Buy Varun Beverages Ltd For Target Rs.215 By Motilal Oswal Financial Services
Domestic business drives volume growth
Earnings below our estimate
* Varun Beverages (VBL) reported a revenue growth of 29% YoY in 2QCY24, led by volume growth (up 28% YoY). This was primarily driven by a domestic volume growth of 23% YoY due to increased capacity and a strong summer season. However, international volume was flat due to the portfolio transition to zero sugar in Zimbabwe. Realization was flat YoY at INR179/case.
* Management guided a double-digit volume growth in the domestic market going forward, while international market (mainly Zimbabwe) would rebound to a healthy volume growth from 3QCY24.
* We largely maintain our CY24/CY25/CY26 earnings estimates. We reiterate our BUY rating on the stock with a TP of INR1,850.
Cost optimization and operating leverage boost earnings growth
* VBL’s revenue grew 29% YoY to INR73.3b (est. INR77b) on account of a healthy volume growth (+28% YoY to 402m cases), while realization was flat YoY (at INR179/case). Volume growth was driven by domestic markets (up 23% YoY), while international market remained flat YoY due to seasonality and the portfolio transition impact in Zimbabwe (to zero sugar products).

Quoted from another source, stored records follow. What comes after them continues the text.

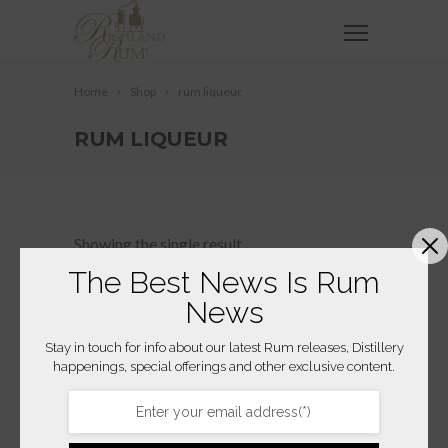
Home
Shop
rum liqueur
RUM LIQUEUR
Showing the single result
The Best News Is Rum
News
Stay in touch for info about our latest Rum releases, Distillery
happenings, special offerings and other exclusive content.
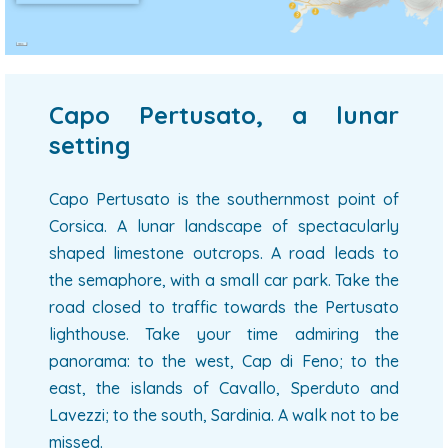
Capo Pertusato, a lunar
setting
Capo Pertusato is the southernmost point of
Corsica. A lunar landscape of spectacularly
shaped limestone outcrops. A road leads to
the semaphore, with a small car park. Take the
road closed to traffic towards the Pertusato
lighthouse. Take your time admiring the
panorama: to the west, Cap di Feno; to the
east, the islands of Cavallo, Sperduto and
Lavezzi; to the south, Sardinia. A walk not to be
missed.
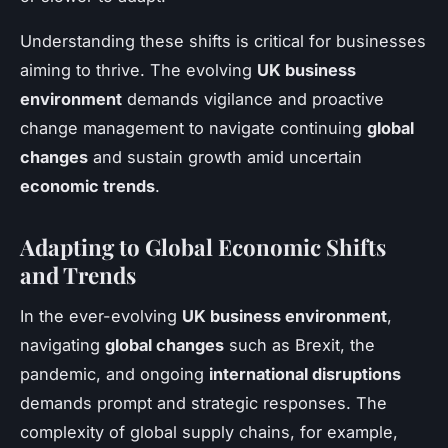
Understanding these shifts is critical for businesses
aiming to thrive. The evolving
UK business
environment
demands vigilance and proactive
change management to navigate continuing
global
changes
and sustain growth amid uncertain
economic trends
.
Adapting to Global Economic Shifts
and Trends
In the ever-evolving
UK business environment
,
navigating
global changes
such as Brexit, the
pandemic, and ongoing
international disruptions
demands prompt and strategic responses. The
complexity of global supply chains, for example,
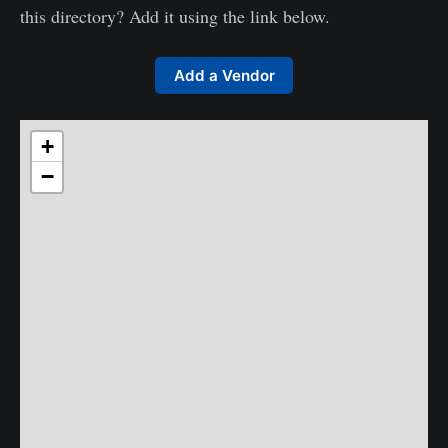
this directory? Add it using the link below.
Add a Vendor
+
−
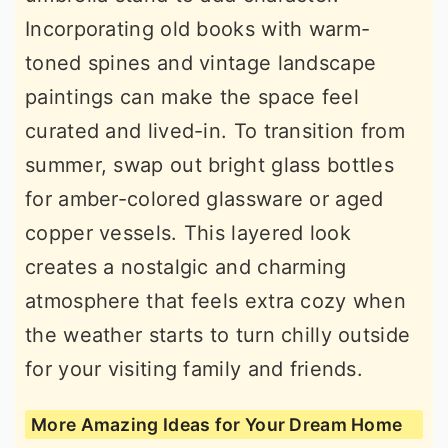
Incorporating old books with warm-
toned spines and vintage landscape
paintings can make the space feel
curated and lived-in. To transition from
summer, swap out bright glass bottles
for amber-colored glassware or aged
copper vessels. This layered look
creates a nostalgic and charming
atmosphere that feels extra cozy when
the weather starts to turn chilly outside
for your visiting family and friends.
More Amazing Ideas for Your Dream Home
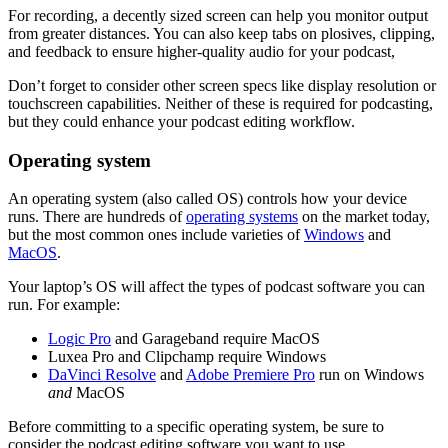
For recording, a decently sized screen can help you monitor output
from greater distances. You can also keep tabs on plosives, clipping,
and feedback to ensure higher-quality audio for your podcast,
Don’t forget to consider other screen specs like display resolution or
touchscreen capabilities. Neither of these is required for podcasting,
but they could enhance your podcast editing workflow.
Operating system
An operating system (also called OS) controls how your device
runs. There are hundreds of
operating systems
on the market today,
but the most common ones include varieties of
Windows
and
MacOS
.
Your laptop’s OS will affect the types of podcast software you can
run. For example:
Logic Pro
and Garageband require MacOS
Luxea Pro and Clipchamp require Windows
DaVinci Resolve
and
Adobe Premiere Pro
run on Windows
and
MacOS
Before committing to a specific operating system, be sure to
consider the podcast editing software you want to use.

* EBITDA margin expanded 70bp YoY to 27.7% (est. 27.8%) on the back of improved gross margins (up 220bp YoY). This improvement can be attributed to timely procurement and storage of PET chips, the company’s concentrated efforts to minimize sugar content, and the adoption of lighter packaging materials. EBIDTA per case grew by 3% YoY to INR49.6. EBITDA stood at INR20b, up 32% YoY (est. INR21.1b).
* Adj. PAT grew 26% YoY to INR12.5b (est. INR14.2b), driven by higher sales growth and improvement in margins partly offset by higher depreciation, up 41% YoY (due to the acquisition of BevCo and setting-up of new production facilities), and increased finance costs, up 86% YoY (due to higher stocking of PET chips; as it was an arbitrage between savings in cost of goods sold and enhanced interest costs).
* Subsidiary (consolidated minus standalone) revenue/EBITDA grew 49%/24% YoY to INR15.3b/INR2.5b; however, Adj. PAT declined 19% YoY to INR1b in 2QCY24.
* CSD/Juices/water volumes grew 32%/39%/7% YoY to 306m/32m/63m unit cases in 2QCY24.
* For 1HCY24, Revenue/EBITDA/Adj. PAT grew by 22%/29%/26% to INR117b/INR29.8b/INR17.9b. Net debt as on Jun’24 stood at INR58.8b vs. INR47.3b as on Dec’23.
Highlights from the management commentary
* Outlook: VBL expects healthy double-digit volume growth in 3QCY24/CY24 led by a healthy volume growth in the domestic market (double-digit) and a volume recovery in the international market from 3Q (ramp up of DRC plant).
* Capex: VBL has incurred a total capex of INR18b in 1HCY24, of which the company spent ~INR12b/INR6b on assets to be capitalized in CY24/CY25. The company plans to spend ~INR10b in 2HCY24 for the assets to be capitalized in CY25 (i.e., capitalization in CY25 to be ~INR25-26b)
* DRC: VBL started commercial production of CSD and water at a greenfield facility in DRC. The DRC will be a big opportunity as it is a 100m population region situated on the Equator (i.e., summer throughout the year).
Valuation and view
* We expect VBL to maintain its earnings momentum, aided by: 1) increased penetration in newly acquired territories in Africa, 2) higher acceptance of newly launched products, 3) continued expansion in capacity and distribution reach, 4) growing refrigeration in rural and semi-rural areas, and 5) a scale-up in international operations.
* We expect a CAGR of 21%/22%/27% in revenue/EBITDA/PAT over CY23-26.
* We largely maintain our CY24/CY25/CY26 earnings estimates. We value the stock at 60x Sep’26E EPS to arrive at our TP of INR1,850. We reiterate our BUY rating on the stock.